One of my previous blog postings discussed the limitations of UPPP as a stand-alone treatment for everyone with sleep apnea.  There are a number of other procedures directed at what I call the Palate Region and Tongue Region (see Figure), and at the meeting I again taught a course on Tongue Region procedures and the patient characteristics that are associated with results.  These patient factors are critical parts of how surgeons should make decisions regarding procedure selection and development of personalized sleep surgery treatment.  There is substantial evidence supporting the benefits of personalized approaches in sleep surgery, although more research will provide even greater insight.
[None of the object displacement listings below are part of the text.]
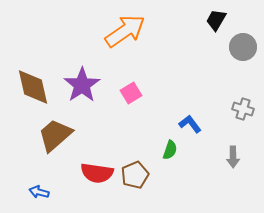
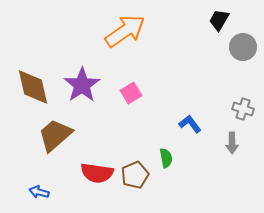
black trapezoid: moved 3 px right
green semicircle: moved 4 px left, 8 px down; rotated 30 degrees counterclockwise
gray arrow: moved 1 px left, 14 px up
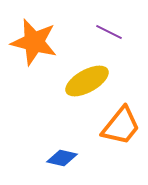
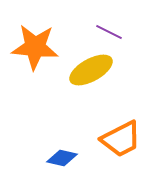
orange star: moved 1 px right, 5 px down; rotated 9 degrees counterclockwise
yellow ellipse: moved 4 px right, 11 px up
orange trapezoid: moved 13 px down; rotated 24 degrees clockwise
On the other hand are those who blindly promote maxillomandibular advancement.   This is a more-involved procedure that is a great treatment option for many patients with obstructive sleep apnea.  I have treated many patients with the procedure who have largely been very happy with the improvement in sleep apnea.  Overall, the outcomes reported in various studies have generally been more consistent and better than for other procedures.  However, this does not mean that it should be the primary (or sole) surgical option for sleep apnea.  This approach is not only misguided but hazardous to patients, many of whom reject it because of its invasiveness and therefore remain untreated (as they are considering surgery because they cannot tolerate continuous positive airway pressure).  Maxillomandibular advancement is not for everyone.  Some people (for example, older adults) do not do as well as some studies might suggest.  It is also important to consider that this is a major surgical intervention with significant, important health and surgery-related risks to consider carefully, not to mention a prolonged healing period.  In my experience, I have been amazed and disturbed at how some non-surgeons promote this procedure, often more so than surgeons, while remaining relatively unaware of what the procedure entails.

Personalized treatment of sleep apnea almost certainly improves results

Personalized treatment approaches for sleep apnea are active areas of research.  David White, MD and Atul Malhotra, MD, with their sleep disorders research team at Harvard Medical School and Brigham and Women’s Hospital, are leading the way in a process called phenotyping, characterizing the role of different factors (mainly nonsurgical factors) that can contribute to sleep apnea in individual patients.  This has the potential to lead to personalized non-surgical treatments.  From a surgical standpoint, the purpose of evaluation techniques like drug-induced sleep endoscopy is to determine, in a specific patient, the physical structures that contribute to sleep apnea.  The goal of surgical evaluation is to identify those factors and develop a targeted, effective surgical treatment.  Personalized approaches are used today to treat conditions ranging from high blood pressure to cancer.  Every day, I rely on the large body of scientific literature, my own experience, and the preferences of my patients to make personal treatment decisions with my patients.  Although there are many research studies that guide this process, further research will enhance our understanding of snoring and sleep apnea so that we can refine this personalized approach to achieve the best possible outcomes.